More than 7 miles of sidewalks have been reconstructed to American with Disabilities Act accessibility standards in the last four years with CDBG funding.

"There will be a telephone pole in the middle of a sidewalk or a retaining wall that leaves no room between the wall and curb. It's always interesting to just walk the sidewalks from the perspective of, 'What if I was in a wheelchair?' Engineers are real good at looking at that. Motorized wheelchairs have a lip on the front where even a little upheaval in the sidewalk will catch on it. It takes a trained eye."

She said they try to connect areas with elderly and disabled residents to decent sidewalks that already exist, which involved work on Park Avenue, and in the Gateway Community on Pleasant, Crescent, Silver, Wade and Vine streets. "That connected people all the way so you could roll from Park Avenue to Wade Street Park if you needed to."

Sestili said there is "anecdotal evidence it helps with economic development. Once there are areas where we invested in sidewalks, businesses started coming around that weren't there before." Citing the planned Malvern Avenue revitalization project, she noted, "Buildings are being sold off Malvern that were vacant for a very long time."

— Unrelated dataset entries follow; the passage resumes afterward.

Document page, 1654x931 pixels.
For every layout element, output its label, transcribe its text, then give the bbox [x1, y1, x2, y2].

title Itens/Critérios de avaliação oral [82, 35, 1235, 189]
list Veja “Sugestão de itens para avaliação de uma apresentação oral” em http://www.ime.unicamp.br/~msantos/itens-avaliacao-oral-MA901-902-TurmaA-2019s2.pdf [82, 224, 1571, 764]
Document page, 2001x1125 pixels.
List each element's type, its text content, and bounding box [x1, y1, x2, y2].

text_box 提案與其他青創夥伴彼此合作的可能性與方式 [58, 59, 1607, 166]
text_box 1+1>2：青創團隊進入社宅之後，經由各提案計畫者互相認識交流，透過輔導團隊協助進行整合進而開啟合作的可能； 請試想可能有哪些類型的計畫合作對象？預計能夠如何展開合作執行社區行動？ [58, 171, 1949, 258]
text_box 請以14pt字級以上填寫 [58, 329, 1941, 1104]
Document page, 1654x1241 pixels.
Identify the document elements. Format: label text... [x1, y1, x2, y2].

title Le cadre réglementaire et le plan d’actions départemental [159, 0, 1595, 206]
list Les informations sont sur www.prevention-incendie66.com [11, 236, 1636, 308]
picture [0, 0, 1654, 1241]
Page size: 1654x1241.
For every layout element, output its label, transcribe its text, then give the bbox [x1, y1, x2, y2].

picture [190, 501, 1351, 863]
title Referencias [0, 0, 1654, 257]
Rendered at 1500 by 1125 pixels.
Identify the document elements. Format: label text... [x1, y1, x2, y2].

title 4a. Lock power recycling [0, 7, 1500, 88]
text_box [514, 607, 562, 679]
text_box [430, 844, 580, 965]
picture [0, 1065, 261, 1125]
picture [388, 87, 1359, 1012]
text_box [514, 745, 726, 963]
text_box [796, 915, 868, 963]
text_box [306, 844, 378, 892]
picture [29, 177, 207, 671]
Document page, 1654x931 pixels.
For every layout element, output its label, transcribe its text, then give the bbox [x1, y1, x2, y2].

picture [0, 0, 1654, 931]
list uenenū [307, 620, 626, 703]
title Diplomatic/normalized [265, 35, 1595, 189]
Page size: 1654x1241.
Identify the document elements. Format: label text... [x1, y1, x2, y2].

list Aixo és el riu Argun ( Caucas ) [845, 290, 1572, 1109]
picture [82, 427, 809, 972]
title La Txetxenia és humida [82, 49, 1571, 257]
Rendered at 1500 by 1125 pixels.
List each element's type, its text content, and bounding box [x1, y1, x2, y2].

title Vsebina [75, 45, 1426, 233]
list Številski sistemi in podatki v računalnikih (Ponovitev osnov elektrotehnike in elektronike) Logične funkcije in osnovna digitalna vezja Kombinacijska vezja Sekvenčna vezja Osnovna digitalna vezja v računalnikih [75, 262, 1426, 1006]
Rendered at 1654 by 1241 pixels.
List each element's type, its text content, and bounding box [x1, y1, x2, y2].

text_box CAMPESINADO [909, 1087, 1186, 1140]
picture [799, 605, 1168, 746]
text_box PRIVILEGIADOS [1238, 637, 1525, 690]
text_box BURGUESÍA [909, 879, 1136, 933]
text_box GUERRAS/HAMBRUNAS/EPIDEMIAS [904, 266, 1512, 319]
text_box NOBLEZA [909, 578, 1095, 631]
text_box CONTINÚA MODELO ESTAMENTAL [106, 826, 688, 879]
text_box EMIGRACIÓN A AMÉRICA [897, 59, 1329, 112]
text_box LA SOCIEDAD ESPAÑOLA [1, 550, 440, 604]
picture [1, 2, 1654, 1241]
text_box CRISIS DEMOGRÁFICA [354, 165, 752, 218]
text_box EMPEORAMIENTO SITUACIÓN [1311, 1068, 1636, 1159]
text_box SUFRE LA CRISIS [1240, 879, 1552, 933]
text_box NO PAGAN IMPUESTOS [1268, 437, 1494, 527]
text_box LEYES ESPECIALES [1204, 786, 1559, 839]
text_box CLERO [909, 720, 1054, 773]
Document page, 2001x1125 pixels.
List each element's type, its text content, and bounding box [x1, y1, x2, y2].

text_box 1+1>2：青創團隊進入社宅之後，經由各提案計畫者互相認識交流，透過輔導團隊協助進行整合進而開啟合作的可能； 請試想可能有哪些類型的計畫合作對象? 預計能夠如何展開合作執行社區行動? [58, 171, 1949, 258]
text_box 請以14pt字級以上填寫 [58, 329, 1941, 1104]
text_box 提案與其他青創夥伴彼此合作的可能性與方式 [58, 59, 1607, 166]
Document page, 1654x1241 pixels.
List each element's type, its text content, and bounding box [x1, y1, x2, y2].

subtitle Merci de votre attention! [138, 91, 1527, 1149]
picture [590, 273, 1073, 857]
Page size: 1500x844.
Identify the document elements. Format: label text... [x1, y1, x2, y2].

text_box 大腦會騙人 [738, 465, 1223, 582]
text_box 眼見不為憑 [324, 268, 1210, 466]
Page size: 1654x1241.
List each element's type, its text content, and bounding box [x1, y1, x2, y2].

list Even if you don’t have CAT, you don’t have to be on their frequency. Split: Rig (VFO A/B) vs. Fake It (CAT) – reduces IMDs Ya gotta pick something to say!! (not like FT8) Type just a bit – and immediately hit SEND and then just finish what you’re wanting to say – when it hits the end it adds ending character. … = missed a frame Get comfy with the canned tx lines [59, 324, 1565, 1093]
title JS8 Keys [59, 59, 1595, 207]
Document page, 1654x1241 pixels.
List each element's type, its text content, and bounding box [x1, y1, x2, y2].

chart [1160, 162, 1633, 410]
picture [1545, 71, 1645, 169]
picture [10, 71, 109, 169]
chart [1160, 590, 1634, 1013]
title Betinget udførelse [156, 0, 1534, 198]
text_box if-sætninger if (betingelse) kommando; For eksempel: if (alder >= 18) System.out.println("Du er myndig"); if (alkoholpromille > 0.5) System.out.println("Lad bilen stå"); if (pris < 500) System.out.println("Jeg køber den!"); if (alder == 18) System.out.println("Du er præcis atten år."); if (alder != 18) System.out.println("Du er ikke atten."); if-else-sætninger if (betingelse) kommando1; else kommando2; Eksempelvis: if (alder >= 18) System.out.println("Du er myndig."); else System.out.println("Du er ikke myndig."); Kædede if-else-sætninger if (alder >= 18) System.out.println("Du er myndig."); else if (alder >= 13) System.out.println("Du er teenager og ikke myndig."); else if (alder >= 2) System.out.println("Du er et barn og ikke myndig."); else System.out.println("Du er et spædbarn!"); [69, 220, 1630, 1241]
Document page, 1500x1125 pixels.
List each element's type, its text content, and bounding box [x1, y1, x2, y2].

She said there are also entire households with no access to a motor vehicle. "It's about 25 percent in the Whittington area and in the teens in the Park and Gateway areas," she said. "So getting people around on foot and making them comfortable waiting for a bus continues to come up in public outreach and surveys as a priority."

Four ADA-accessible bus shelters have been installed. "People go nuts for bus shelters. It shows how small investments can make a big difference," she said. Three more are planned at Ouachita Children's Center on Charteroak, on Highrise Circle and on Whittington Avenue past the Weyerhaeuser offices.

"That shelter was actually a recommendation from Intracity Transit. There is a big apartment complex there, a trailer park and people getting off for Baseball Trail Park. It's a really busy bus stop."